The conversation was making Smartmom very uncomfortable. She wants OSFO to feel good about her body and she’s scared to death that she’ll hate her body as much as Smartmom hates hers. Most of the moms of girls she knows are terrified that their daughters will develop anorexia.
Buddha knows they don’t want their daughters to spend the rest of their lives wanting to be as thin as Kate Moss.
One friend is worried because her daughter has stopped eating breakfast and lunch. Another friend’s daughter is on diet to lose 10 pounds and she’s already razor thin.
Still another mom worries that her daughter is overweight but she doesn’t know what to say. And then there’s Mrs. Cleavage, who is worried that her 9-year-old son doesn’t know how to tell when his stomach is full.
So there’s a whole lot of worry out there and confusion abounds. Smartmom wants OSFO to feel good about her looks. At all times. Without end.
Maybe Smartmom should just relax. No one is really sure what causes eating disorders anyway. It tends to strike between the ages of 14 and 18. Some researchers think it’s about control. During puberty, girls (and boys) feel like they don’t have much control over their lives. By controlling their own bodies, they regain some control — even if it is done in an unhealthy way.
Smartmom decided that it was time to tell OSFO the truth.
“I’ve never liked my body very much,” Smartmom told her.

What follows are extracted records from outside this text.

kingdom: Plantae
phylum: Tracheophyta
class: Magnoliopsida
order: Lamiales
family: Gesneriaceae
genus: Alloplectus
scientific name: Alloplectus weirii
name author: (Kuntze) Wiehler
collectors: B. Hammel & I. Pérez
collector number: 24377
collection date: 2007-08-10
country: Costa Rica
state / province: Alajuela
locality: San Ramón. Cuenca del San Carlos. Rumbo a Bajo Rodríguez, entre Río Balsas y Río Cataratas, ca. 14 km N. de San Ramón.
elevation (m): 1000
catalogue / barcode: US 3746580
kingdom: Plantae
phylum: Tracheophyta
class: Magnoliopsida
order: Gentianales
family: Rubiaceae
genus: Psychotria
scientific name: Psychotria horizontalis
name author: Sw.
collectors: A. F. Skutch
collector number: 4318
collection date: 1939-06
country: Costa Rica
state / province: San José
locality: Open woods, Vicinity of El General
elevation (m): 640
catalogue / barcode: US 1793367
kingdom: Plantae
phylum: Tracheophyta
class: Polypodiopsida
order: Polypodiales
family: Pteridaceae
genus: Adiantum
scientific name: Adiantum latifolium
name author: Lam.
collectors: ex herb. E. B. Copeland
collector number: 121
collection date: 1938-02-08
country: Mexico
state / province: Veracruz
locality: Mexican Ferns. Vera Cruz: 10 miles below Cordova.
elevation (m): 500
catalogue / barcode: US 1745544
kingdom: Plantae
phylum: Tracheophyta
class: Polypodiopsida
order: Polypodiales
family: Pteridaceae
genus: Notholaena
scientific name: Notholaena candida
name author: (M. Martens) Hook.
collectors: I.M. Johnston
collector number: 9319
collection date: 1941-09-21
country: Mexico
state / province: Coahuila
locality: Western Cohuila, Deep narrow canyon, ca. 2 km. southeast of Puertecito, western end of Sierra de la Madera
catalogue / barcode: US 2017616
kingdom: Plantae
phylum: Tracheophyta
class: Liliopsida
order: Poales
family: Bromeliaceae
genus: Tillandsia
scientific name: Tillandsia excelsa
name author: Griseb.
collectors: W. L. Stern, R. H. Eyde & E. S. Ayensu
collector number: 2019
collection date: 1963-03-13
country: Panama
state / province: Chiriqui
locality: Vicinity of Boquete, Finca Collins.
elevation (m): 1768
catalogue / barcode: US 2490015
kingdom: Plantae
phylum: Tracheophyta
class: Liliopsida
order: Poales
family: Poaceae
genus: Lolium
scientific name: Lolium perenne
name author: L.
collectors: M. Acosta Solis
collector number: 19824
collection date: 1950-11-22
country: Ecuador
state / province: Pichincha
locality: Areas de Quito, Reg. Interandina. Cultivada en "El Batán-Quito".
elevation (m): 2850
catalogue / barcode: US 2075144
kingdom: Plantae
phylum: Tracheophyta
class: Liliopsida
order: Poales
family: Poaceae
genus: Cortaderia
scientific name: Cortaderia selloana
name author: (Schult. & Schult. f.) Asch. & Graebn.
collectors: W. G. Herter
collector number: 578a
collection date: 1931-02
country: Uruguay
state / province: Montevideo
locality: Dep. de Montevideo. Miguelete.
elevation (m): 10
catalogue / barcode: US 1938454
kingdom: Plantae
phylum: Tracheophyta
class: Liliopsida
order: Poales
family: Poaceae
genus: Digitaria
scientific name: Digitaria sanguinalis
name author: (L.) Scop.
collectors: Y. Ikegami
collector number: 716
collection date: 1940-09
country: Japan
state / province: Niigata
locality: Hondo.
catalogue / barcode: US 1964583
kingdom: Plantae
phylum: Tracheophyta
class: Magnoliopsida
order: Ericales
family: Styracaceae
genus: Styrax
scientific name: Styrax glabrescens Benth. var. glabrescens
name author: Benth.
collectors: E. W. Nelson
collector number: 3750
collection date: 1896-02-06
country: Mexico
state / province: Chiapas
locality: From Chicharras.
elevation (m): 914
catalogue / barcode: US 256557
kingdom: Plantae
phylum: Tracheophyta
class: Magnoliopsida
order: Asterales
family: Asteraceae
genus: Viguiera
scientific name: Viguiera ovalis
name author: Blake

“What don’t you like about it?” OSFO asked.
“Well, my belly is like Bluto. My upper arms are flabby. I guess I wish I had a different body sometimes.”
“But then you wouldn’t be you,” OSFO said simply. And it was the sweetest thing Smartmom had ever heard.
OSFO spotted Ducky and Diaper Diva off in the distance and ran over to them. She’d had enough of Smartmom’s true confessions and it was time to play. Smartmom was proud that her girl has a good head on her shoulders.
Smartmom went upstairs for her weigh-in. She didn’t really want to be skeleton-thin like Calista Flockhart or sleekly Amazonian like Uma Thurman. She just wanted to be a healthier and more beautiful version of herself. That’s why she was at the Montauk Club on a Sunday morning staring at an unspeakably high number on the scale.
Yikes.
But Smartmom was OK with it. She bought a Monthly Pass and a Starter Kit, which included a three-month eating journal. Smartmom knew she was making progress.
Anyone want to go out for pizza to celebrate?